Ksusha is a vigorous mathematician. She is keen on absolutely incredible mathematical riddles. Today Ksusha came across a convex polygon of non-zero area. She is now wondering: if she chooses a pair of distinct points uniformly among all integer points (points with integer coordinates) inside or on the border of the polygon and then draws a square with two opposite vertices lying in the chosen points, what will the expectation of this square's area be? A pair of distinct points is chosen uniformly among all pairs of distinct points, located inside or on the border of the polygon.
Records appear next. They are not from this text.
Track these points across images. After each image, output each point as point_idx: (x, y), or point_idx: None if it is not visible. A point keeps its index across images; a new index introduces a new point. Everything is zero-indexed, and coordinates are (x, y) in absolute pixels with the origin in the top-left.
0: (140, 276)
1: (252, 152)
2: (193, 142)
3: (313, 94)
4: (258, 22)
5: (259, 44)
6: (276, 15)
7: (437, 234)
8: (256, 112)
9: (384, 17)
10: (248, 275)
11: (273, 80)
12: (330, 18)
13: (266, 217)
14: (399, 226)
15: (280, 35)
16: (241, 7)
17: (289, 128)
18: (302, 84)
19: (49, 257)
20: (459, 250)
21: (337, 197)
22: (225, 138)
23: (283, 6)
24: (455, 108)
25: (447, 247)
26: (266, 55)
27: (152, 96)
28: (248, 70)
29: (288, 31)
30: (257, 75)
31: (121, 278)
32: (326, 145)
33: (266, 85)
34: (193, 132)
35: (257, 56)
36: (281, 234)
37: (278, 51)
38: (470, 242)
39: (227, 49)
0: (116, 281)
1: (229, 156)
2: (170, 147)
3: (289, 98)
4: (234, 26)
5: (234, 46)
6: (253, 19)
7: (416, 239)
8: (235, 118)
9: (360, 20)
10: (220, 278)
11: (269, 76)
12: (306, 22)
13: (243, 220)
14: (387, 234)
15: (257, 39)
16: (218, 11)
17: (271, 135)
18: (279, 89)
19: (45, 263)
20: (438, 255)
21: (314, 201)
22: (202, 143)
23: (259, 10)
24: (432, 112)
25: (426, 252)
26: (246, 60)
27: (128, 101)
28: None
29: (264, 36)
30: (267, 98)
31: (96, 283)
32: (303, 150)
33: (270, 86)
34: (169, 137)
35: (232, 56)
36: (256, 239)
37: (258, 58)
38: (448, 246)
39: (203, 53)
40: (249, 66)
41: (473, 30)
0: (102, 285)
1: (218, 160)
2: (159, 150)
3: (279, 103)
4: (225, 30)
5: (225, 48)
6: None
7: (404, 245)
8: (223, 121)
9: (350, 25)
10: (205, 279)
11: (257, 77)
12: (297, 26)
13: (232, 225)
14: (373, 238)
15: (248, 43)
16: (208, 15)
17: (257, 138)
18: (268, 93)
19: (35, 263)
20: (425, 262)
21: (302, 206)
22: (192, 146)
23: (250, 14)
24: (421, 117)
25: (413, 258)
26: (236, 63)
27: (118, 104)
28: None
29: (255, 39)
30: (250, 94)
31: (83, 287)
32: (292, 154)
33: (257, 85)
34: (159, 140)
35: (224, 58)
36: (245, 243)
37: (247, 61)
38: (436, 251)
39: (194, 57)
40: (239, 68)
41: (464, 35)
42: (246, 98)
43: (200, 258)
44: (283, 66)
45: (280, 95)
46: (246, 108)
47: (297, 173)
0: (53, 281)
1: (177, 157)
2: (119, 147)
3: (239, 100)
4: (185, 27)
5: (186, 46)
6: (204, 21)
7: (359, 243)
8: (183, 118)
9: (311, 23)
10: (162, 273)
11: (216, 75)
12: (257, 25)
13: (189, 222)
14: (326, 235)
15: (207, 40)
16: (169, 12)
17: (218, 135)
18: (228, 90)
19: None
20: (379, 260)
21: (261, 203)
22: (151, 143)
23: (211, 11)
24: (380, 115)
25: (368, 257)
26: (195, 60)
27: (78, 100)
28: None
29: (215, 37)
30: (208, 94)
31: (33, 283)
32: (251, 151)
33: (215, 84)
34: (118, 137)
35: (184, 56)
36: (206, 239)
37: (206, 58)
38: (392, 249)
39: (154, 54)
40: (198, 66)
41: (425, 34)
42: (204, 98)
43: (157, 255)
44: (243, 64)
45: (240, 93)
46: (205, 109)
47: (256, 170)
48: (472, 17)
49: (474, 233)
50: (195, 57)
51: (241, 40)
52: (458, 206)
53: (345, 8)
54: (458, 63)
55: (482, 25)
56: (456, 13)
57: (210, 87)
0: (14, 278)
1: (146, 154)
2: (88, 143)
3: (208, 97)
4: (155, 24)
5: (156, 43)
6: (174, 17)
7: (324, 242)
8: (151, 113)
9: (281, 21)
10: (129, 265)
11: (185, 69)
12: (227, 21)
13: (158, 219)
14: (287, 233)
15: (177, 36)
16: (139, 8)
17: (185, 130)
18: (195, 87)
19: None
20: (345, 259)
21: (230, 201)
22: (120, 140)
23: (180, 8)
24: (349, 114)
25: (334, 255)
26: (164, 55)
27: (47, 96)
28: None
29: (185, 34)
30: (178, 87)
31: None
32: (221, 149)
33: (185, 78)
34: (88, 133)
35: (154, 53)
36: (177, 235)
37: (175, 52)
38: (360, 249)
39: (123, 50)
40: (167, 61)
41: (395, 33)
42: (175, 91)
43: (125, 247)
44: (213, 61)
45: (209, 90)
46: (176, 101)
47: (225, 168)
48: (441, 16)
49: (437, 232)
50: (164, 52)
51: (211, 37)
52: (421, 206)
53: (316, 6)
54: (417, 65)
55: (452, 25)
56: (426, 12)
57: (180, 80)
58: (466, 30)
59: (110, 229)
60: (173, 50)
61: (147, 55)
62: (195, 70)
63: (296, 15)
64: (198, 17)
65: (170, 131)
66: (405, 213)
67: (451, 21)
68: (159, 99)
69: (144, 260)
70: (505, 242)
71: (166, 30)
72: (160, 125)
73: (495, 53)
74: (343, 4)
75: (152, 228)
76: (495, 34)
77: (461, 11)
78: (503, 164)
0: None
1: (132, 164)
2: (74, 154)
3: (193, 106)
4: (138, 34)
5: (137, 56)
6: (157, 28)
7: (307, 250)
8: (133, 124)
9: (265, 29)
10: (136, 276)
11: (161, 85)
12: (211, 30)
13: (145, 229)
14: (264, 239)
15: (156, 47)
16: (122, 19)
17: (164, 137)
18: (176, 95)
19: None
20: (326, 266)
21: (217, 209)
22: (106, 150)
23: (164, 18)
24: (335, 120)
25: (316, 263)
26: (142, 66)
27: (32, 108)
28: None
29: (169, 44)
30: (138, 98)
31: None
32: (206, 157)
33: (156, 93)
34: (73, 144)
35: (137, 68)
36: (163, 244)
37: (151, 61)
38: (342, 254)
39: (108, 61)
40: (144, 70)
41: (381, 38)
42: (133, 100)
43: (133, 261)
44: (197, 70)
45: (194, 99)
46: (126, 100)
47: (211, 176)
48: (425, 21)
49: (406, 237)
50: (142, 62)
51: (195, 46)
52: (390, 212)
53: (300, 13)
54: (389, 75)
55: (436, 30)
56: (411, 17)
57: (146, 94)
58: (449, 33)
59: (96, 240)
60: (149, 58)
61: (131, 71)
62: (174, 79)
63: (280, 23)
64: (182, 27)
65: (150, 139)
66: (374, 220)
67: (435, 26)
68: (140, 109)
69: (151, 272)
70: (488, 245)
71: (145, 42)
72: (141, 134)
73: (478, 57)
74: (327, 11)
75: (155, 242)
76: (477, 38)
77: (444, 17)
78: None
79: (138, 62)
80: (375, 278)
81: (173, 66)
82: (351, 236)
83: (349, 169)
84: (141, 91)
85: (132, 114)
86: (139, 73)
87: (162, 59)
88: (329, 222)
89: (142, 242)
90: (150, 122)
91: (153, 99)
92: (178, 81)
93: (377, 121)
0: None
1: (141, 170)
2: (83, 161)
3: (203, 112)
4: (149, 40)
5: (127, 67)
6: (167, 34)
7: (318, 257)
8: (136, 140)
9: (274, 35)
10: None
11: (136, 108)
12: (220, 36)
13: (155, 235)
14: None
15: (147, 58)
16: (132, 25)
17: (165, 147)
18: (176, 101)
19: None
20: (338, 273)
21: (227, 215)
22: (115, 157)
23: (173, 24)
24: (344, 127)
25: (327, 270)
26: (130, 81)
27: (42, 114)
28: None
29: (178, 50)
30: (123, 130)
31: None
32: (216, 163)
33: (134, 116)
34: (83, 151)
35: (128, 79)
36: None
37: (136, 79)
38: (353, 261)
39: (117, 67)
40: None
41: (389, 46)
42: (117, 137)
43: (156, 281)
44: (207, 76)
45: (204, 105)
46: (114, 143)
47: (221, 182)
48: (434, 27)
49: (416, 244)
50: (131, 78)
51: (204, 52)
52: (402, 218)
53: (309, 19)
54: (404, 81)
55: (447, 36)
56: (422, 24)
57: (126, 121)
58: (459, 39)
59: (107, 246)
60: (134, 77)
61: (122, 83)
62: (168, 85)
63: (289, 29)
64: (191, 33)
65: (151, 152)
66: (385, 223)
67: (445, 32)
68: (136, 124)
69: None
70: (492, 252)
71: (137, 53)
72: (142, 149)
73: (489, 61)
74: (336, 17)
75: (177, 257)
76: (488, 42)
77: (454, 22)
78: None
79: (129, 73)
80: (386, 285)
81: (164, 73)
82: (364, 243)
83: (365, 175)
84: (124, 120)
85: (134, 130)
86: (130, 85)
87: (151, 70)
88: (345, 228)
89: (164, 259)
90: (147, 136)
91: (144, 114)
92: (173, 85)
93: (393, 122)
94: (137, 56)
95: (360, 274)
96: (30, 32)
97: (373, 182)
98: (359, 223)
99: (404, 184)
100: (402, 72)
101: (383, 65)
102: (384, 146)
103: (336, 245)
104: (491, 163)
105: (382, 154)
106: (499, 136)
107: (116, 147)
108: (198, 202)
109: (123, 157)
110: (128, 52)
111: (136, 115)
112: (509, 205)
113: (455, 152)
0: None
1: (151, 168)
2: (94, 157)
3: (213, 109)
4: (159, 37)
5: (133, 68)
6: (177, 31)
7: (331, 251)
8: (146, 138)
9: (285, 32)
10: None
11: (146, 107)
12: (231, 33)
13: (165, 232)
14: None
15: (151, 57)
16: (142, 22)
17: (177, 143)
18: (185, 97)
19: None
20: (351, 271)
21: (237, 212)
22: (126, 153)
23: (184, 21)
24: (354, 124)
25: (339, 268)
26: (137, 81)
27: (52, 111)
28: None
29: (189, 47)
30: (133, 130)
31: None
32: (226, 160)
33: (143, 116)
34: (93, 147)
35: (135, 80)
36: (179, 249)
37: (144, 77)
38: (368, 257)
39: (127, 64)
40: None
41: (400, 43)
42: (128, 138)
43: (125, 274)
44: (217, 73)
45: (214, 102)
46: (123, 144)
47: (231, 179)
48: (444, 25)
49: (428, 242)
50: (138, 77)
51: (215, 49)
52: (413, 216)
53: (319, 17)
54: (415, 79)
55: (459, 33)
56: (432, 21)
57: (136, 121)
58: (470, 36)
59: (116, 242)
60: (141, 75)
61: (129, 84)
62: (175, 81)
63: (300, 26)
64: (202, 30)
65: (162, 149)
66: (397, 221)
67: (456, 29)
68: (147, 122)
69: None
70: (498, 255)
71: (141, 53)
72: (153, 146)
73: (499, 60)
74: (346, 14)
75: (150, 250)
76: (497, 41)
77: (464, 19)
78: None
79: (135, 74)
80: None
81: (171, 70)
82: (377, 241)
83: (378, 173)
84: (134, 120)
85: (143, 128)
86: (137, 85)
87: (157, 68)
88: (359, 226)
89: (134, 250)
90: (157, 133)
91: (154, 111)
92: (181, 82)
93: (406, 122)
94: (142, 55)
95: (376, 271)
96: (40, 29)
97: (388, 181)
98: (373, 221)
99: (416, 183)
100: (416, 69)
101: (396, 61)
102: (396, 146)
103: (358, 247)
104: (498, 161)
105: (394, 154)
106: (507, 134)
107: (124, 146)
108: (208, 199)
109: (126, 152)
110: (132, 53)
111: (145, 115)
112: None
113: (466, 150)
Pairs of points $ p,q $ $ (p≠q) $ and $ q,p $ are considered the same. Help Ksusha! Count the required expectation.

输入输出格式

输入格式

The first line contains integer $ n $ $ (3<=n<=10^{5}) $ — the number of vertices of Ksusha's convex polygon. Next $ n $ lines contain the coordinates of the polygon vertices in clockwise or counterclockwise order. The $ i $ -th line contains integers $ x_{i},y_{i} $ $ (|x_{i}|,|y_{i}|<=10^{6}) $ — the coordinates of the vertex that goes $ i $ -th in that order.

输出格式

Print a single real number — the required expected area. The answer will be considered correct if its absolute and relative error doesn't exceed $ 10^{-6} $ .

输入输出样例

输入样例 #1

3
0 0
5 5
5 0

输出样例 #1

4.6666666667

输入样例 #2

4
-1 3
4 5
6 2
3 -5

输出样例 #2

8.1583333333

输入样例 #3

3
17 136
859 937
16 641

输出样例 #3

66811.3704155169